_Data to examine:_
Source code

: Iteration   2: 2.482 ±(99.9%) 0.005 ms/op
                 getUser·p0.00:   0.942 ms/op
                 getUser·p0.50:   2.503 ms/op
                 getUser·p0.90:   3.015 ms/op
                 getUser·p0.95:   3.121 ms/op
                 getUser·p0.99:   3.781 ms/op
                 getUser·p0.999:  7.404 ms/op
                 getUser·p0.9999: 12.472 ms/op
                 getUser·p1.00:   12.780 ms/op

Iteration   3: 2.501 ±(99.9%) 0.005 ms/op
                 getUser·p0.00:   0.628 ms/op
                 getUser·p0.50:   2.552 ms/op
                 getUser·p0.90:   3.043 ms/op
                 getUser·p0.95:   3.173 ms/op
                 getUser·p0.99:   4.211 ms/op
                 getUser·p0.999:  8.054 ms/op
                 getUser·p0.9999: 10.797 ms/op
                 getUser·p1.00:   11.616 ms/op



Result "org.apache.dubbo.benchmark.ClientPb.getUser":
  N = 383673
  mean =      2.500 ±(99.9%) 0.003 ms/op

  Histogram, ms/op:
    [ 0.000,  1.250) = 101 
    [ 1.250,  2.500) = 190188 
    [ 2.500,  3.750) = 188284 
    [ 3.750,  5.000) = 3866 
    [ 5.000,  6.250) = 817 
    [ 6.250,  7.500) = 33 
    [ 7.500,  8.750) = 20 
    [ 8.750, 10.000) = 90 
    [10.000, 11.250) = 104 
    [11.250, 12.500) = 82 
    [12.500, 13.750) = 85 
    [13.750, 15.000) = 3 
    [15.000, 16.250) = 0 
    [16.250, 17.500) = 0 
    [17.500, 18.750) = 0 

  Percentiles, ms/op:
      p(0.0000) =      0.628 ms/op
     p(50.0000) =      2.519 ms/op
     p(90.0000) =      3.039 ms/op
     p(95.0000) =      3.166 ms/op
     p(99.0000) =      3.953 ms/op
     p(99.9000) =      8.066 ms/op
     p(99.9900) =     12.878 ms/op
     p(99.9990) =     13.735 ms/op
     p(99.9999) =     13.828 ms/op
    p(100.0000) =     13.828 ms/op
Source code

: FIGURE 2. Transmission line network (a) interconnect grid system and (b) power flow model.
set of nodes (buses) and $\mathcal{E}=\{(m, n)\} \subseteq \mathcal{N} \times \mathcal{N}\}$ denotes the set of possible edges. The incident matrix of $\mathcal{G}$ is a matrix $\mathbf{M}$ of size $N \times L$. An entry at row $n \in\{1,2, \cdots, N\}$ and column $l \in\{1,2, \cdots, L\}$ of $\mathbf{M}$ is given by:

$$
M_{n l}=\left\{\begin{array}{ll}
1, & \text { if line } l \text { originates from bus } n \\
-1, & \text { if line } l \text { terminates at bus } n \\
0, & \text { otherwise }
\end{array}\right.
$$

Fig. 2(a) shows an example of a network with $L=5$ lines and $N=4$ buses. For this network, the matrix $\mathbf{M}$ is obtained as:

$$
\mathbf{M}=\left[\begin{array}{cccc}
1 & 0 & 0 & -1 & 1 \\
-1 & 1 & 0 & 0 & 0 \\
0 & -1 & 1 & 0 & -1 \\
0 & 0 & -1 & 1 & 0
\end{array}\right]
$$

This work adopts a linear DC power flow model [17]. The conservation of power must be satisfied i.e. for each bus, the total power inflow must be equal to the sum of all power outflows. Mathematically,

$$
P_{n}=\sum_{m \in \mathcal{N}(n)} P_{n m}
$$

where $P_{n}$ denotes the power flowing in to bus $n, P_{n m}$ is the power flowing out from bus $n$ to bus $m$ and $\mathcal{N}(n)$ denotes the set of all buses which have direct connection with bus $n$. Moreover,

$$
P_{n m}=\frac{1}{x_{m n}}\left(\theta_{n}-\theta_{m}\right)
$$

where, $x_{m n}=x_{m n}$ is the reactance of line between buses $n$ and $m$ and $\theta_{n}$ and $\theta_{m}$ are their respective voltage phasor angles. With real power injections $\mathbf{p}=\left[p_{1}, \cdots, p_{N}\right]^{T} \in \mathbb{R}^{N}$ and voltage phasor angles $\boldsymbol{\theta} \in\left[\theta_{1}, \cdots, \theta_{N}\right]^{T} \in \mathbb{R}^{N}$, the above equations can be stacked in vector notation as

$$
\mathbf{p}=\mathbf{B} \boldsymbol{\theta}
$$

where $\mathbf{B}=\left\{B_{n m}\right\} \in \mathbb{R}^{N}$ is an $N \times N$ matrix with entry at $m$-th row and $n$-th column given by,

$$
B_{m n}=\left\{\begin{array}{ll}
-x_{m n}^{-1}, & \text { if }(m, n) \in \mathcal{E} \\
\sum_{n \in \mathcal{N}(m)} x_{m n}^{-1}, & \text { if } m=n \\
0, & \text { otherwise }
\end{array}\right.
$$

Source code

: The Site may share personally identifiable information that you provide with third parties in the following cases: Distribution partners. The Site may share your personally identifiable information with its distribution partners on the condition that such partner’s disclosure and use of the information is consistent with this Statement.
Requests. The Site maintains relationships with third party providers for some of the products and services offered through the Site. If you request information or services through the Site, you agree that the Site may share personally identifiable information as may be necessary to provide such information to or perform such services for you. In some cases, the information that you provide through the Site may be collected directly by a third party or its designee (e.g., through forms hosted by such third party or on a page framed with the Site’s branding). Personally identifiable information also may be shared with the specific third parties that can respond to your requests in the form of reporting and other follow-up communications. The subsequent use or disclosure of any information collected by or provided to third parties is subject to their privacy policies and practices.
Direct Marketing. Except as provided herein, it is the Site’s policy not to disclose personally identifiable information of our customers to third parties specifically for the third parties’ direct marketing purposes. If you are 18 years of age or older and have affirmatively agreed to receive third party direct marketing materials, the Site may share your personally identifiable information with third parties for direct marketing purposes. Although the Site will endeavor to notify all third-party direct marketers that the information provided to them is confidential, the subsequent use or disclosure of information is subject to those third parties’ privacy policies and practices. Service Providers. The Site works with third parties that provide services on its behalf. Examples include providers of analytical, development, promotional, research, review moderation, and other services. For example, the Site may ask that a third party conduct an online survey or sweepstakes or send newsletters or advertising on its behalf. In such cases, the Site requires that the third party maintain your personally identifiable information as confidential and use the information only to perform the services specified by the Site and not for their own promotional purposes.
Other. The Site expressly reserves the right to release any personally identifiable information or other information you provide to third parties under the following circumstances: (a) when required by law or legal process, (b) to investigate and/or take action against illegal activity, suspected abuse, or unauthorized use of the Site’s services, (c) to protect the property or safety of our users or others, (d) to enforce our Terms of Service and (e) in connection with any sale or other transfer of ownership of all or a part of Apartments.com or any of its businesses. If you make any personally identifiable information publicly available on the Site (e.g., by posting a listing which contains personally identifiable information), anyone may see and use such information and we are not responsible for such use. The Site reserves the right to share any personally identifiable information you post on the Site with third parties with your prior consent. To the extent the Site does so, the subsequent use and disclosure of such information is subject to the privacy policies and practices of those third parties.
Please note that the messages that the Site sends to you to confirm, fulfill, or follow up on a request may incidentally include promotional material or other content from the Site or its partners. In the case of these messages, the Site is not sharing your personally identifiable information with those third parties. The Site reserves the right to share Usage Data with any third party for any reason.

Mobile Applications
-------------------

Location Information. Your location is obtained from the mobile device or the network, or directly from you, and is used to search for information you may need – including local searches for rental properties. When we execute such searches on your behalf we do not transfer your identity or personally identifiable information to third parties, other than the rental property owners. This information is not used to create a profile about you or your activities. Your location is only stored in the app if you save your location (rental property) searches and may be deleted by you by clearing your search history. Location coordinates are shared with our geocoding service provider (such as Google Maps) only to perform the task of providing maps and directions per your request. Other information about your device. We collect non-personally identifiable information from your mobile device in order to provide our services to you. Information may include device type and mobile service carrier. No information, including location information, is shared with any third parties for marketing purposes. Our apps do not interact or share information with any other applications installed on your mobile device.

_What to work on:_ Rewrite everything from the line containing "2.482 ±(99.9%) 0.005 ms/op" down to the line containing "2.500 ±(99.9%) 0.003 ms/op" as a numbered list, one line per item and no blank lines.

_Output for this task:_
1. : Iteration   2: 2.482 ±(99.9%) 0.005 ms/op
2.                  getUser·p0.00:   0.942 ms/op
3.                  getUser·p0.50:   2.503 ms/op
4.                  getUser·p0.90:   3.015 ms/op
5.                  getUser·p0.95:   3.121 ms/op
6.                  getUser·p0.99:   3.781 ms/op
7.                  getUser·p0.999:  7.404 ms/op
8.                  getUser·p0.9999: 12.472 ms/op
9.                  getUser·p1.00:   12.780 ms/op
10. Iteration   3: 2.501 ±(99.9%) 0.005 ms/op
11.                  getUser·p0.00:   0.628 ms/op
12.                  getUser·p0.50:   2.552 ms/op
13.                  getUser·p0.90:   3.043 ms/op
14.                  getUser·p0.95:   3.173 ms/op
15.                  getUser·p0.99:   4.211 ms/op
16.                  getUser·p0.999:  8.054 ms/op
17.                  getUser·p0.9999: 10.797 ms/op
18.                  getUser·p1.00:   11.616 ms/op
19. Result "org.apache.dubbo.benchmark.ClientPb.getUser":
20.   N = 383673
21.   mean =      2.500 ±(99.9%) 0.003 ms/op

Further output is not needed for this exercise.